- **Your goal**:
Give again, word for word, each line of the data from the first through the one containing "Page | 30,000 |". Pictures stay out.

- **Stored data entries**:

= = = = = = =

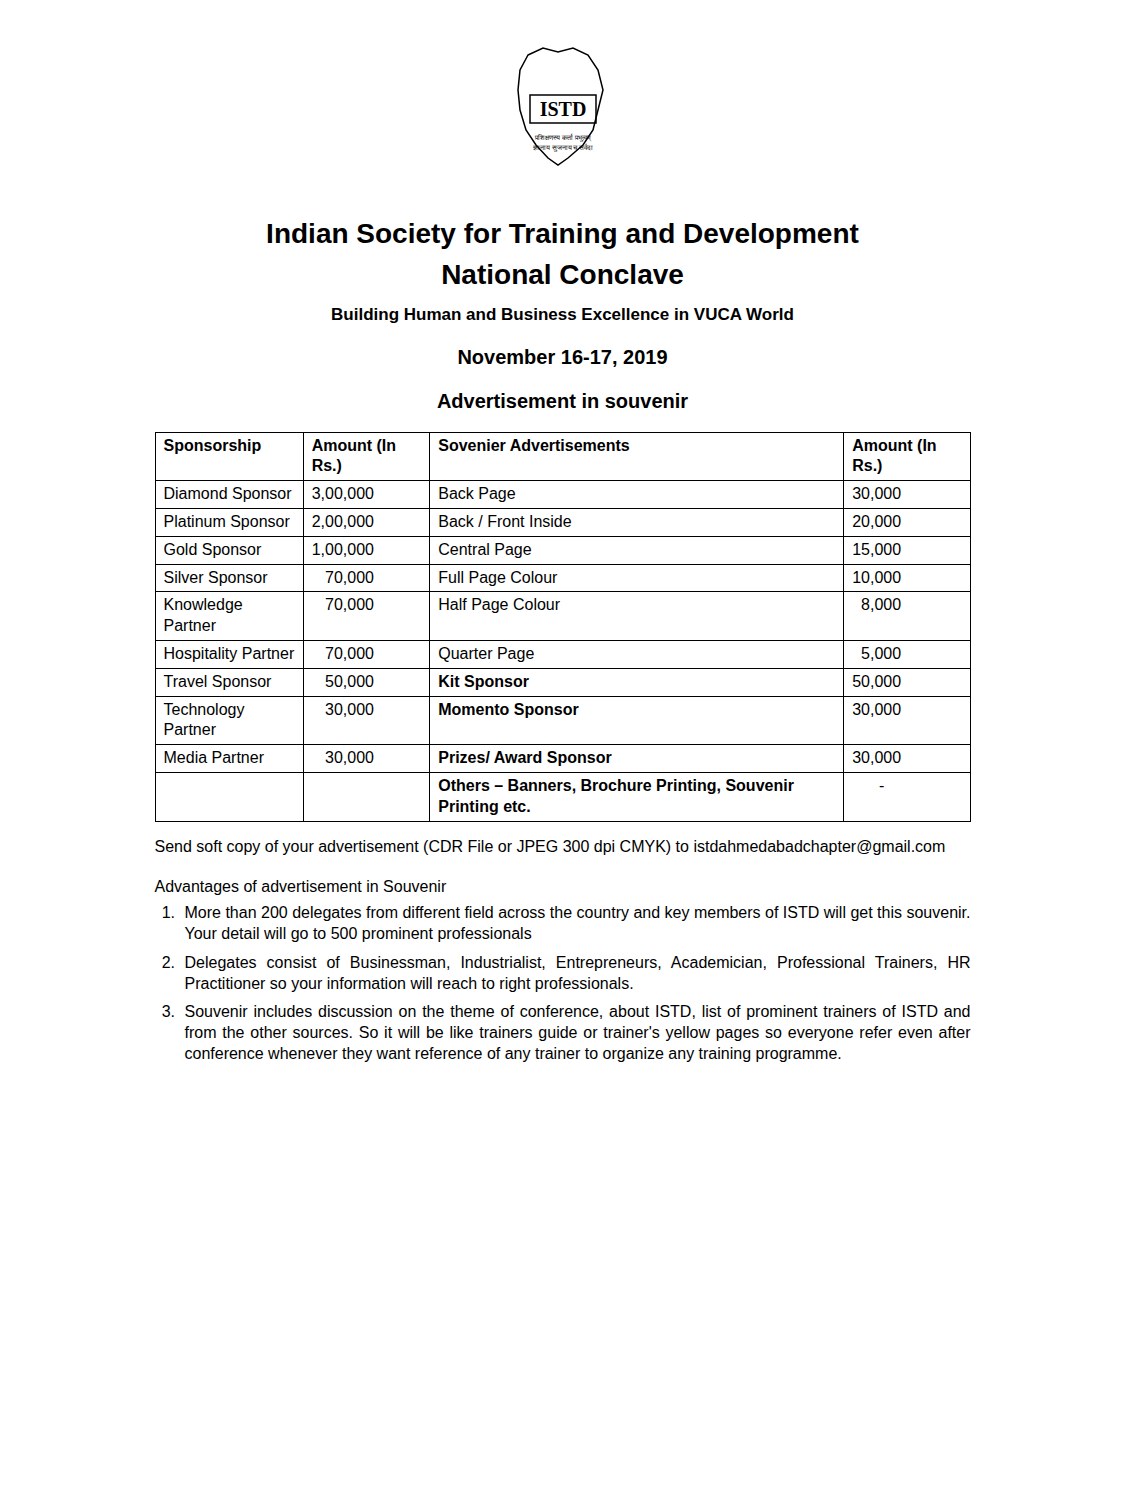ISTD प्रशिक्षणस्य कर्ता प्रभुत्वम् ज्ञानाय सुजनाय च सर्वदा
Indian Society for Training and Development
National Conclave
Building Human and Business Excellence in VUCA World
November 16-17, 2019
Advertisement in souvenir
| Sponsorship | Amount (In Rs.) | Sovenier Advertisements | Amount (In Rs.) |
| --- | --- | --- | --- |
| Diamond Sponsor | 3,00,000 | Back Page | 30,000 |
| Platinum Sponsor | 2,00,000 | Back / Front Inside | 20,000 |
| Gold Sponsor | 1,00,000 | Central Page | 15,000 |
| Silver Sponsor | 70,000 | Full Page Colour | 10,000 |
| Knowledge Partner | 70,000 | Half Page Colour | 8,000 |
| Hospitality Partner | 70,000 | Quarter Page | 5,000 |
| Travel Sponsor | 50,000 | Kit Sponsor | 50,000 |
| Technology Partner | 30,000 | Momento Sponsor | 30,000 |
| Media Partner | 30,000 | Prizes/ Award Sponsor | 30,000 |
| | | Others – Banners, Brochure Printing, Souvenir Printing etc. | - |
Send soft copy of your advertisement (CDR File or JPEG 300 dpi CMYK) to istdahmedabadchapter@gmail.com
Advantages of advertisement in Souvenir
More than 200 delegates from different field across the country and key members of ISTD will get this souvenir. Your detail will go to 500 prominent professionals
Delegates consist of Businessman, Industrialist, Entrepreneurs, Academician, Professional Trainers, HR Practitioner so your information will reach to right professionals.
Souvenir includes discussion on the theme of conference, about ISTD, list of prominent trainers of ISTD and from the other sources. So it will be like trainers guide or trainer's yellow pages so everyone refer even after conference whenever they want reference of any trainer to organize any training programme.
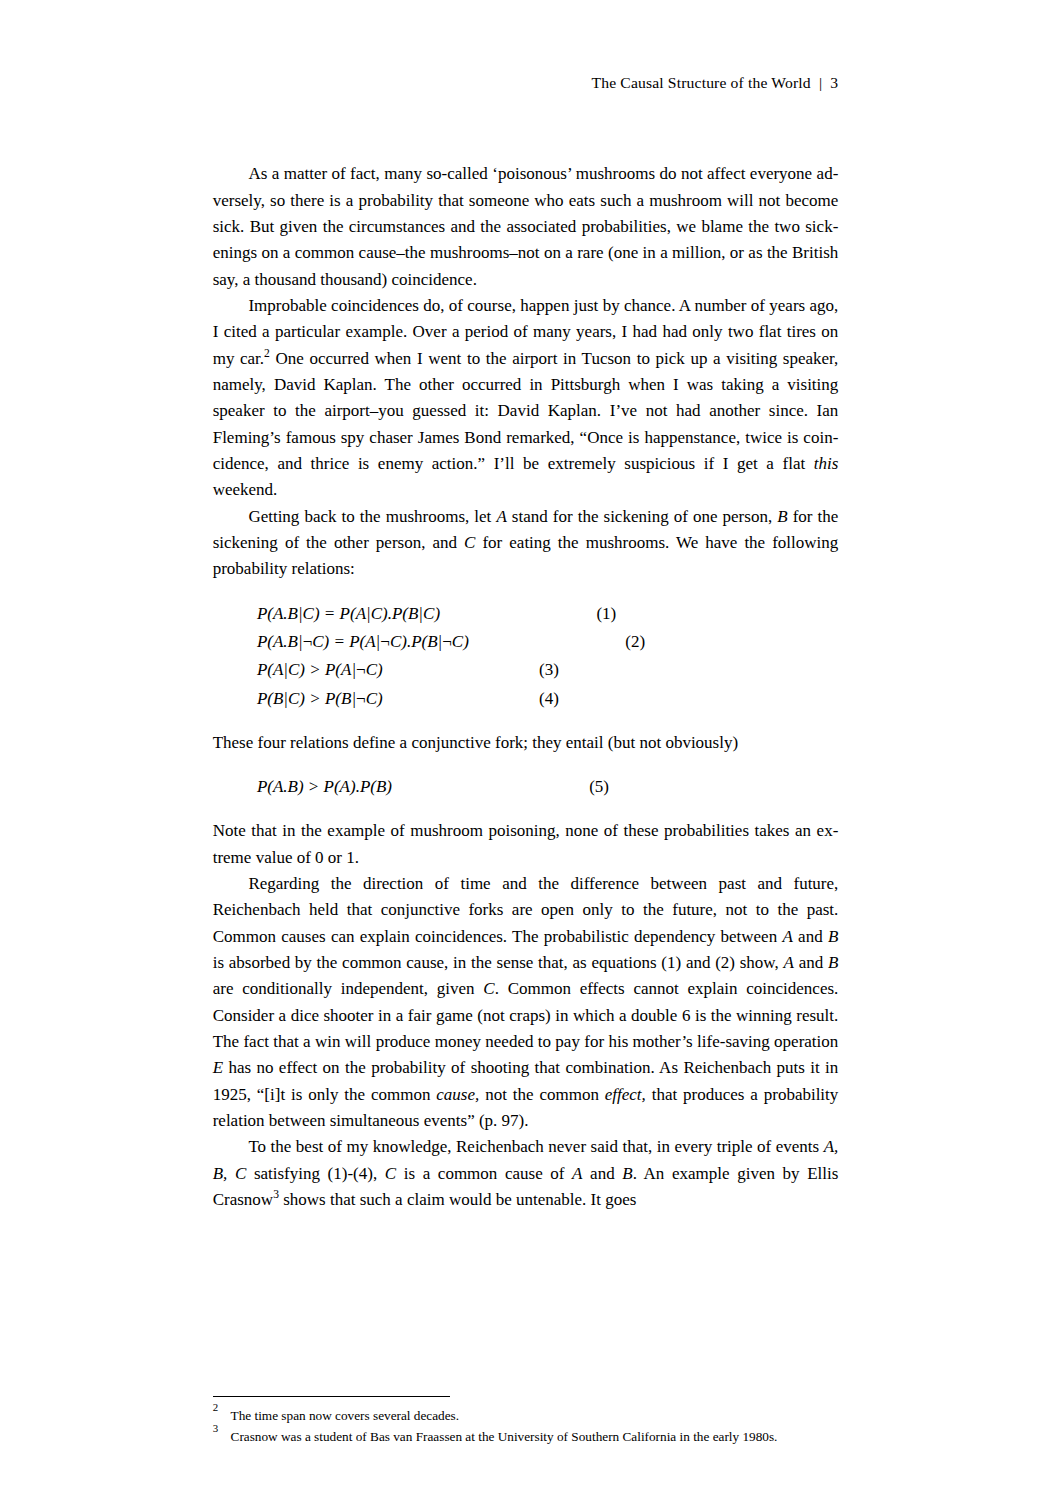The Causal Structure of the World | 3
As a matter of fact, many so-called ‘poisonous’ mushrooms do not affect everyone adversely, so there is a probability that someone who eats such a mushroom will not become sick. But given the circumstances and the associated probabilities, we blame the two sickenings on a common cause–the mushrooms–not on a rare (one in a million, or as the British say, a thousand thousand) coincidence.
Improbable coincidences do, of course, happen just by chance. A number of years ago, I cited a particular example. Over a period of many years, I had had only two flat tires on my car.2 One occurred when I went to the airport in Tucson to pick up a visiting speaker, namely, David Kaplan. The other occurred in Pittsburgh when I was taking a visiting speaker to the airport–you guessed it: David Kaplan. I’ve not had another since. Ian Fleming’s famous spy chaser James Bond remarked, “Once is happenstance, twice is coincidence, and thrice is enemy action.” I’ll be extremely suspicious if I get a flat this weekend.
Getting back to the mushrooms, let A stand for the sickening of one person, B for the sickening of the other person, and C for eating the mushrooms. We have the following probability relations:
P(A.B|C) = P(A|C).P(B|C) (1)
P(A.B|¬C) = P(A|¬C).P(B|¬C) (2)
P(A|C) > P(A|¬C) (3)
P(B|C) > P(B|¬C) (4)
These four relations define a conjunctive fork; they entail (but not obviously)
P(A.B) > P(A).P(B) (5)
Note that in the example of mushroom poisoning, none of these probabilities takes an extreme value of 0 or 1.
Regarding the direction of time and the difference between past and future, Reichenbach held that conjunctive forks are open only to the future, not to the past. Common causes can explain coincidences. The probabilistic dependency between A and B is absorbed by the common cause, in the sense that, as equations (1) and (2) show, A and B are conditionally independent, given C. Common effects cannot explain coincidences. Consider a dice shooter in a fair game (not craps) in which a double 6 is the winning result. The fact that a win will produce money needed to pay for his mother’s life-saving operation E has no effect on the probability of shooting that combination. As Reichenbach puts it in 1925, “[i]t is only the common cause, not the common effect, that produces a probability relation between simultaneous events” (p. 97).
To the best of my knowledge, Reichenbach never said that, in every triple of events A, B, C satisfying (1)-(4), C is a common cause of A and B. An example given by Ellis Crasnow3 shows that such a claim would be untenable. It goes
2 The time span now covers several decades.
3 Crasnow was a student of Bas van Fraassen at the University of Southern California in the early 1980s.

= = = = = = =

- **Your solution**:
ISTD प्रशिक्षणस्य कर्ता प्रभुत्वम् ज्ञानाय सुजनाय च सर्वदा
Indian Society for Training and Development
National Conclave
Building Human and Business Excellence in VUCA World
November 16-17, 2019
Advertisement in souvenir
| Sponsorship | Amount (In Rs.) | Sovenier Advertisements | Amount (In Rs.) |
| --- | --- | --- | --- |
| Diamond Sponsor | 3,00,000 | Back Page | 30,000 |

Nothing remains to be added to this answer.